A prime example of this is the extraction of a Key Equation Lemma (or “Slapped Ideal” lemma). While the agent is busy skeletonizing or filling routine “sorries” for a secondary lemma, the human architect may identify a repeating logical pattern and manually extract it into a standalone lemma. This simplifies the proof state and prevents the agent from struggling with redundant logic.

Level of Automation Decision Matrix

Task Type Assigned To Reasoning
Skeletonization Agent High-throughput structural task; establishes global state.
Routine Proof Filling Agent Mechanization of established logical steps.
Error Correction Human Required when agent enters a backtracking loop (stochastic wandering).
High-level Abstraction Human Identifying and extracting standalone lemmas (e.g., Slapped Ideal) to simplify the overall architecture.

5. Overcoming Technical Bottlenecks: Tokens, Logic, and Crashes

Current LLM agents are high-throughput but low-judgment engines. Navigating their limitations requires “constrained autonomy”—intervening at specific failure modes observed during long-range tasks.

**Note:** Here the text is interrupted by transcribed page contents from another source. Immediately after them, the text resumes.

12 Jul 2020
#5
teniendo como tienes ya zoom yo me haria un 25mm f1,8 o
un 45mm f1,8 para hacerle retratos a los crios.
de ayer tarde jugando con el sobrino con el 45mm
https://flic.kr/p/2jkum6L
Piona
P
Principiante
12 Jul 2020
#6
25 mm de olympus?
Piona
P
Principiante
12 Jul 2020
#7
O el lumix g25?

  • Context Window Pollution: Unstructured tasks quickly deplete the context window with failed proof attempts.
    • Counter-Strategy: Use the step-by-step recipe to clear the context and focus the agent on a single, isolated sorry at a time.
  • Logic Drift & Over-expansion: Agents may expand terms too aggressively. A common error involves expanding a term like S_A twice when the proof requires only a single expansion to allow for cancellation.
    • Counter-Strategy: Manually intervene using the congr tactic or provide a “one-liner” hint to force the agent back onto a simplified, readable path.
  • Backtracking Fatigue: Agents burn significant tokens by repeatedly failing and retrying the same incorrect tactical branch.
    • Counter-Strategy: When an agent begins to loop, the human must provide a manual tactical intervention or extract a new lemma to reduce the complexity of the current goal.

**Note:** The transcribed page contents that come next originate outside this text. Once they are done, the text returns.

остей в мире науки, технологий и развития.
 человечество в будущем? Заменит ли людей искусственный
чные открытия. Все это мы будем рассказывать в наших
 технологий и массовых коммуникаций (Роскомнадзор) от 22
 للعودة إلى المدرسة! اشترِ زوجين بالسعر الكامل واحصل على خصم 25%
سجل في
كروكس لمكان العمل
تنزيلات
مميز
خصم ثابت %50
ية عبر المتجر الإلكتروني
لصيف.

6. Conclusion: The Future of Formalization via Agent Orchestration

The transition from “AI as a tool” to “AI as an agent” fundamentally redefines the mathematician’s role. Success is no longer measured simply by a finished proof, but by the mathematician’s ability to act as an architect who ensures the formalization is aligned with human reasoning and structured for long-term maintenance. Maintaining this alignment prevents the architect from “turning their brain off,” ensuring they retain the ability to debug and refactor the code as the project evolves.

Best Practices Checklist

  • [ ] Define Step 0: Establish all notation and symbolic shortcuts (e.g., S and F) before the first lemma.
  • [ ] Skeletonize First: Use sorry to map the global proof architecture before committing to local proofs.
  • [ ] Decouple Tiers: Tackle complex abstractions manually while delegating routine mechanization to the agent.
  • [ ] Monitor Expansion: Intervene immediately if the agent produces unreadable, “over-expanded” code blocks.
  • [ ] Ensure 1:1 Parity: Maintain strict alignment between informal proof lines and Lean code blocks to facilitate human-in-the-loop debugging.